Thursday, May 17, 2012

Save or Sink The Bramble

The Detroit Free Press: Man campaigns to get old ship designated a national treasure

A famous US Coast Guard vessel, the USCGC Bramble has some historic achievements under its waterline including: first circumnavigating the Northwest Passage, being the first American surface ship to circumnavigate the North American continent, and surviving atomic bomb testing. The 68 year-old ship is now either going to be purchased, scrapped, or designated a historic ship on the National Register of Historic Places.

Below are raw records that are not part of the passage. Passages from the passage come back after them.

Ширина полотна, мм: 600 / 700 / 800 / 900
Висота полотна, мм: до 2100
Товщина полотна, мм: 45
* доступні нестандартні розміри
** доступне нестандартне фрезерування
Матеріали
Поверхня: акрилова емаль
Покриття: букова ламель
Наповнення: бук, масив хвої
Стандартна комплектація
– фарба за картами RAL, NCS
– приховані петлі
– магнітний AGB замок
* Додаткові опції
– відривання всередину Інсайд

The museum currently owning the ship is trying to sell it for $300,000 due to a lack of funds to maintain her. At least one of the Museum volunteers is trying to get her designated a historic monument as described in the article, and I hope he achieves his goal.

The Bramble was also one of the ships involved in the search for the SS. Daniel J. Morell after the sinking of the 603 foot long freighter in a November storm in 1966. The Morell split in two, with the after part of the ship continuing to travel under power for 5 miles before sinking, and 28 of the 29 men on board were lost.

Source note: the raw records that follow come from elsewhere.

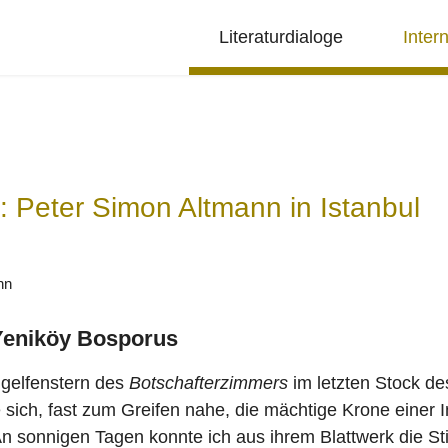
Literaturdialoge
Inter
: Peter Simon Altmann in Istanbul
nn
Yeniköy Bosporus
ügelfenstern des
Botschafterzimmers
im letzten Stock de
e sich, fast zum Greifen nahe, die mächtige Krone eine
An sonnigen Tagen konnte ich aus ihrem Blattwerk die 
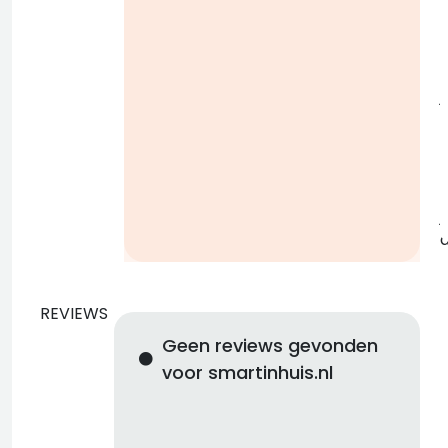
i
j
b
j
REVIEWS
Geen reviews gevonden
voor smartinhuis.nl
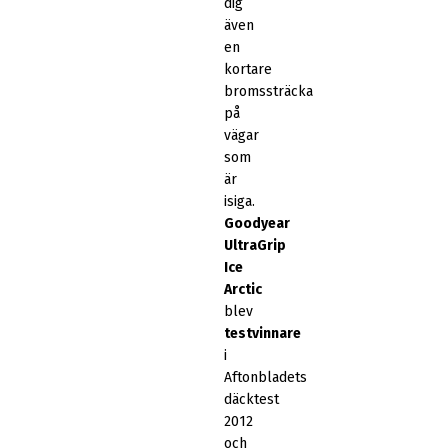
dig
även
en
kortare
bromssträcka
på
vägar
som
är
isiga.
Goodyear
UltraGrip
Ice
Arctic
blev
testvinnare
i
Aftonbladets
däcktest
2012
och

An interesting account of the Bramble's search for the SS. Daniel J. Morell's survivors, and for the sunken ship itself, by a crewman of the Bramble present for the search and initial dives on the wreck can be read here.

If this effort to gain historic landmark status, and the presumed funds that may help preserve the Bramble fails, then instead of scrapping it I hope they consider deliberately sinking it as a monument preserved in the fresh water of Lake Huron where she plied her trade.

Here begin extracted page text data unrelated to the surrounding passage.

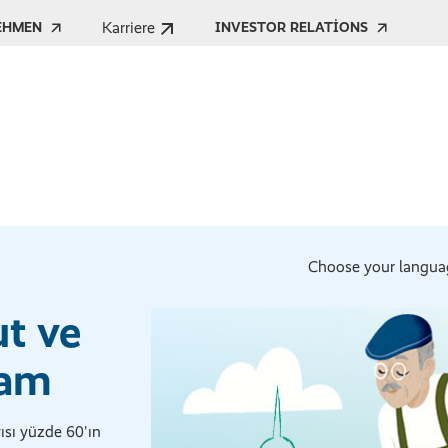
Karriere
EHMEN
INVESTOR RELATIONS
Choose your langua
ut ve
şam
ısı yüzde 60'ın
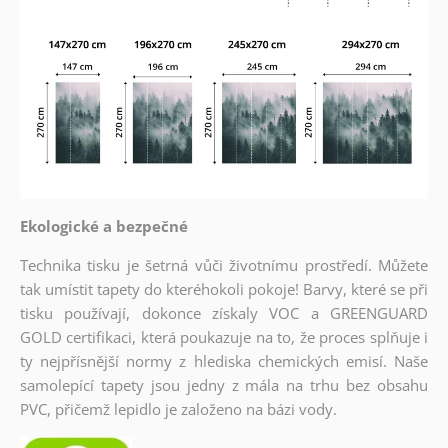
Ekologické a bezpečné
Technika tisku je šetrná vůči životnímu prostředí. Můžete
tak umístit tapety do kteréhokoli pokoje! Barvy, které se při
tisku používají, dokonce získaly VOC a GREENGUARD
GOLD certifikaci, která poukazuje na to, že proces splňuje i
ty nejpřísnější normy z hlediska chemických emisí. Naše
samolepící tapety jsou jedny z mála na trhu bez obsahu
PVC, přičemž lepidlo je založeno na bázi vody.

She'd be quite the historic ship to dive on, and it would be a far better fate than being turned into razor blades.

2 comments:

Murphy's Law said...

There is already a 180 bouy tender available for diving: USCGC mesquite (a testament to women drivers, even at sea).

The Bramble needs to be turned over to me. I could be using that.

Anonymous said...

Would be a "former" museum volunteer.

Bramble was a support ship at Bikini and was 15 miles away during the Baker detonation on July 25, 1946.

National Register listing does not offer any legal protections for Bramble, nor does it provide any funding. However, the Museum or anyone who may buy her must live with the consequences if they do anything to compromise her integrity as a nationally significant historic ship. I do not think the Museum would look very good if they were to do something to desecrate her. NR listing does help with grants as it validates historic significance.

The nomination was unanimously approved by the State Historic Preservation Review Board of Michigan on May 18. The nomination will now go on for formal review and probable listing by the National Park Service sometime in the next 45 days.

Incidentally, there are other 180s to dive. Spar, another of the NW Passage pioneers, is about 40 miles off Morehead City, NC and Blackthorn is off Tampa, Florida, having been reefed after a tragic Jan. 1980 collision that left 23 crew dead. The historic WWII-era CGC Mohawk, though not a 180, is being prepared for reefing too.